Action item a: In the NHibernate HiLo thread, replace "extra read" with "additional read" and write out the passage from "As a side note, schema" up to and including "that extra read.".

Following links helped me through this:
Nice article about the behaviour of these generators
You should be able to seed the database using plain SQL and still use HiLo to generate the primary keys in NHibernate. What you have to do is to set the NextHi value(s) in the HiLo table to values that are high enough that the next entity you save will get an id that is higher than the highest id set when you seed the database.
So, you should be able to do something like this:
run the schema export
seed the database using a custom sql script (you would have to supply your own id's in the script, since they are not generated by the database)
manually insert a big enough value into the hibernate_unique_key table, so that the next id generated by NHibernate is larger than the largest inserted in the seeding
use NHibernate as usual
There are a few different approaches to using HiLo with NHibernate (one shared next-hi for all entities, a next hi per entity, etc.) so you might have to do a little experimenting to find out what value(s) would be appropriate to write to the hibernate_unique_key table after the seeding, depending on your hilo strategy and what max_lo you are using etc.
As a side note, schema export does not seem to support multiple rows in the hibernate_unique_key table that well, so you might have to do some manual stuff to create all the rows in the table if you use a hilo row per entity.
You could also use Identity to generate the ids, but at the cost of worse performance with NHibernate. The reason for the performance loss is that NHibernate has to do an extra read for each insert to get the id that was generated by the database. With hilo NHibernate already knows the id that the entity will get, so there is no need for that extra read.
Another option could be to use GuidComb, which also allows NHibernate to generate the ids, and therefore removes the need to query the database to get the id after an insert. However, you then have to look at ugly guids instead of nice integers when developing. :)
I guess the problem is that the pk generation is controlled by nhibernate and not the db. so an option would be to use instance.GeneratedBy.Identity(). do you reckon that would be sensible?
I would really appreciate any comments.
Christian

Data for the task:

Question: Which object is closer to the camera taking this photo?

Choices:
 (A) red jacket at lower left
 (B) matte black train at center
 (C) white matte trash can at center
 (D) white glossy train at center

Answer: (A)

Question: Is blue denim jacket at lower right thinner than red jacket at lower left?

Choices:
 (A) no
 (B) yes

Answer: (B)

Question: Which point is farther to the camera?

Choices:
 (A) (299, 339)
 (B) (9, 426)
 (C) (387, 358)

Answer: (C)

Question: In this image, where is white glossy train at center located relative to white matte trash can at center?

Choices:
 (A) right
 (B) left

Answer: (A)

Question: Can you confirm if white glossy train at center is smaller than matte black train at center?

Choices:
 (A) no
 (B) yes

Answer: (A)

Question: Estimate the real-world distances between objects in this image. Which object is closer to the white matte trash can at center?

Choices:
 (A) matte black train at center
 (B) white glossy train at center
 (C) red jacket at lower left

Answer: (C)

--

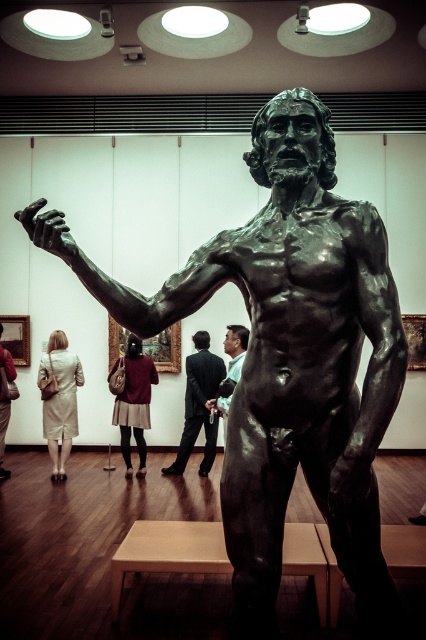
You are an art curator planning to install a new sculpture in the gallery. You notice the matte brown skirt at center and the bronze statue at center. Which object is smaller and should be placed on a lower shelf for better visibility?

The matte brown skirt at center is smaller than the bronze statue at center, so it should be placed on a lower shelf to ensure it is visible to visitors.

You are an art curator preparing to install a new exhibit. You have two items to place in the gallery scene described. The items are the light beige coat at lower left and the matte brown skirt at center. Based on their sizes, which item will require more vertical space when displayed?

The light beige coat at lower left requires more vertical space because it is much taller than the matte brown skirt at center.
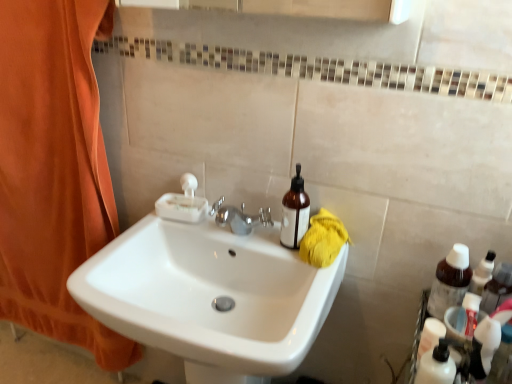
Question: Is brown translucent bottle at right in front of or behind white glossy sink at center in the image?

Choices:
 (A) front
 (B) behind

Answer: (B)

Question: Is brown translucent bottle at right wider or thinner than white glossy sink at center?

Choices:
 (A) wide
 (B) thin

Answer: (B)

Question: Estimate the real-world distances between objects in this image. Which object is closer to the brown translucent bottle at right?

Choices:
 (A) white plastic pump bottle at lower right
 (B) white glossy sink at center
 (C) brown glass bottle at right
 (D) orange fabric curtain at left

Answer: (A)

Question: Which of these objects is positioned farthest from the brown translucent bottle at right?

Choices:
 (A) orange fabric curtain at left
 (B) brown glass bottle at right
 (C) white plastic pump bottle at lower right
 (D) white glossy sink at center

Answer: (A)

Action item b: Return the rows unchanged, from the line with "Question: Can you" up to and including the line with "(C) red jacket at lower left".

Written response a:
As a side note, schema export does not seem to support multiple rows in the hibernate_unique_key table that well, so you might have to do some manual stuff to create all the rows in the table if you use a hilo row per entity.
You could also use Identity to generate the ids, but at the cost of worse performance with NHibernate. The reason for the performance loss is that NHibernate has to do an additional read for each insert to get the id that was generated by the database. With hilo NHibernate already knows the id that the entity will get, so there is no need for that additional read.

Written response b:
Question: Can you confirm if white glossy train at center is smaller than matte black train at center?

Choices:
 (A) no
 (B) yes

Answer: (A)

Question: Estimate the real-world distances between objects in this image. Which object is closer to the white matte trash can at center?

Choices:
 (A) matte black train at center
 (B) white glossy train at center
 (C) red jacket at lower left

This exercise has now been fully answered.